We introduce MiniSeg, our smart chaptering model, a task-defining text segmentation model focussed on speech and video. The model helps you to structure both short and long videos and talks into chapters, giving a comprehensive overview of the content. We see applications both in end users navigating contents as well in content creators, podcasters, and educators preparing content for their audience.

This demo showcases our recent text segmentation models based on our research published at EACL 2024. Our state-of-the-art text segmentation model, MiniSeg, is practical and efficient, being able to segment long documents and talks into functionally or topically coherent chapters quasi-instantly. It is trained on a large collection of YouTube videos collected as part of our research. The dataset YTSeg is made available here and is an important addition to the text segmentation landscape that currently lacks robust benchmarks.

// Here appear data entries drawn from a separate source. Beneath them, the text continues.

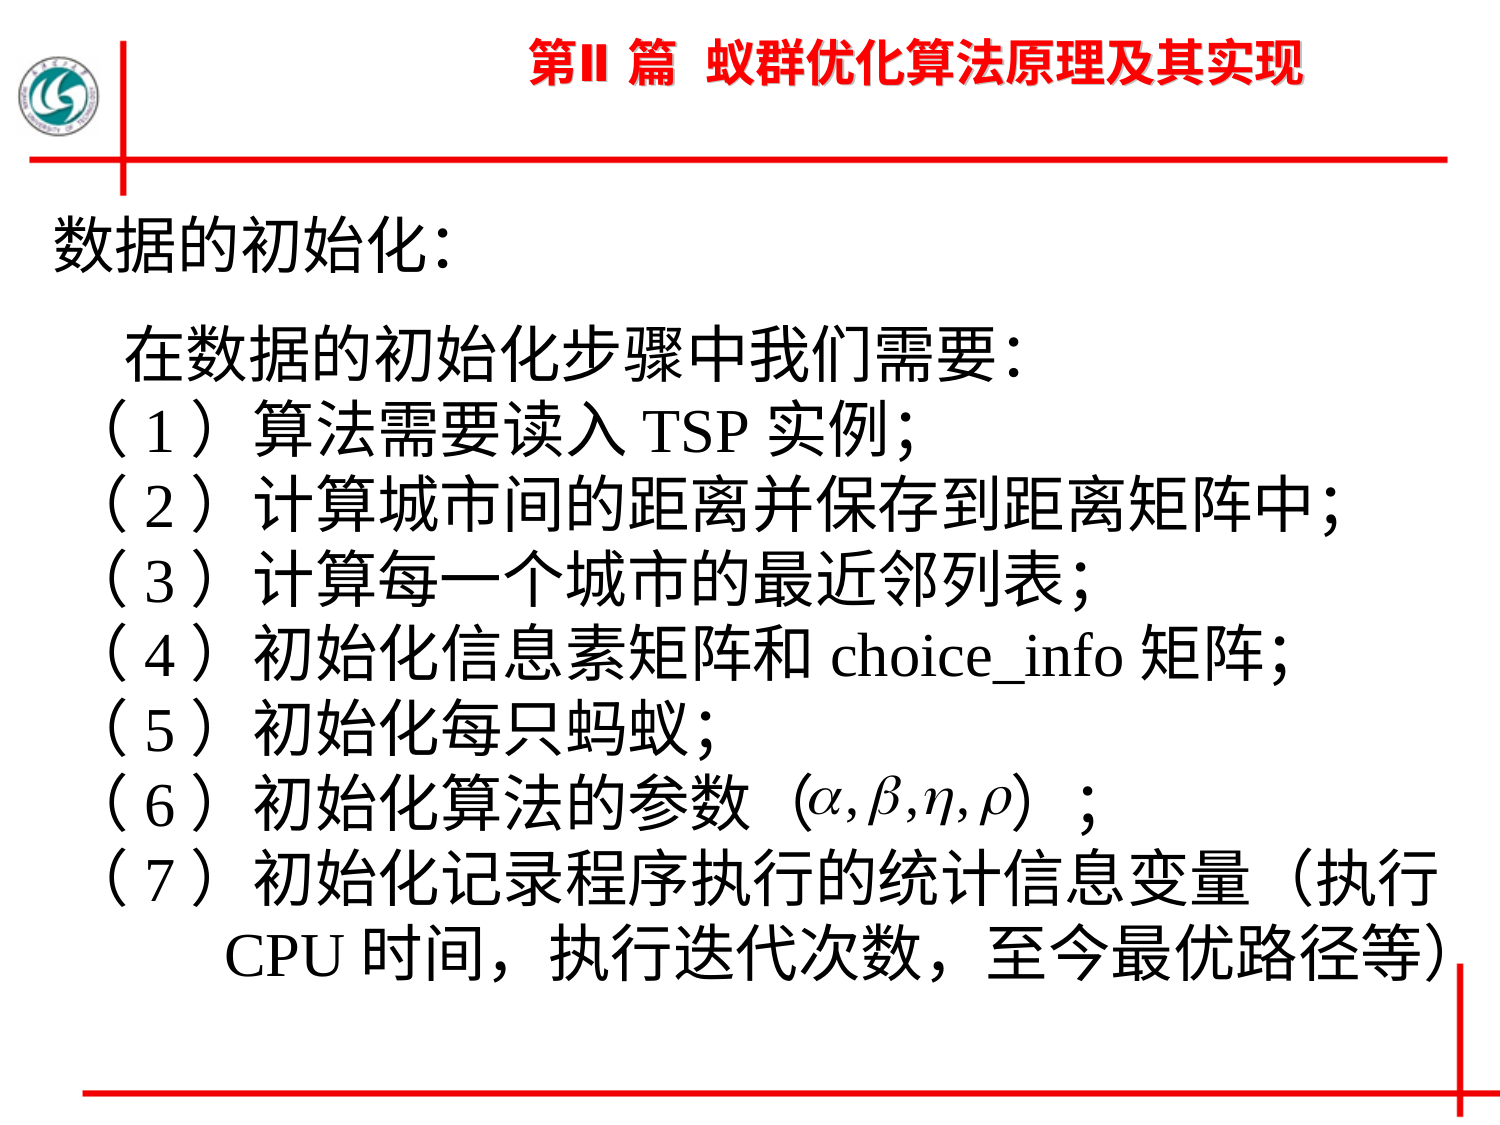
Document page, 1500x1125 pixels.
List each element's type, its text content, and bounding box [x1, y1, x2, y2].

text_box 在数据的初始化步骤中我们需要： （1）算法需要读入TSP实例； （2）计算城市间的距离并保存到距离矩阵中； （3）计算每一个城市的最近邻列表； （4）初始化信息素矩阵和choice_info矩阵； （5）初始化每只蚂蚁； （6）初始化算法的参数（ ）； （7）初始化记录程序执行的统计信息变量（执行 CPU时间，执行迭代次数，至今最优路径等） [51, 307, 1500, 997]
title 数据的初始化： [37, 149, 1313, 338]
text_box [799, 762, 1026, 838]
picture [0, 0, 1500, 1125]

As part of this demo, you can select from three different video data sources:

  • NIPS 2021 talks: AI research presentations from the NIPS 2021 conference, transcribed with Whisper.
  • TED talks with their humanely annotated transcripts
  • KIT lecture series on machine translation, transcribed using KIT’s Lecture Translator

After pressing „Process Transcript“, you are presented with a structured version of the transcript, being enriched with generated summaries from LLaMA 3, as part of this demo application. We note that the model(s) have not been trained on any of these data sources and only receive the plain transcript without any structural information.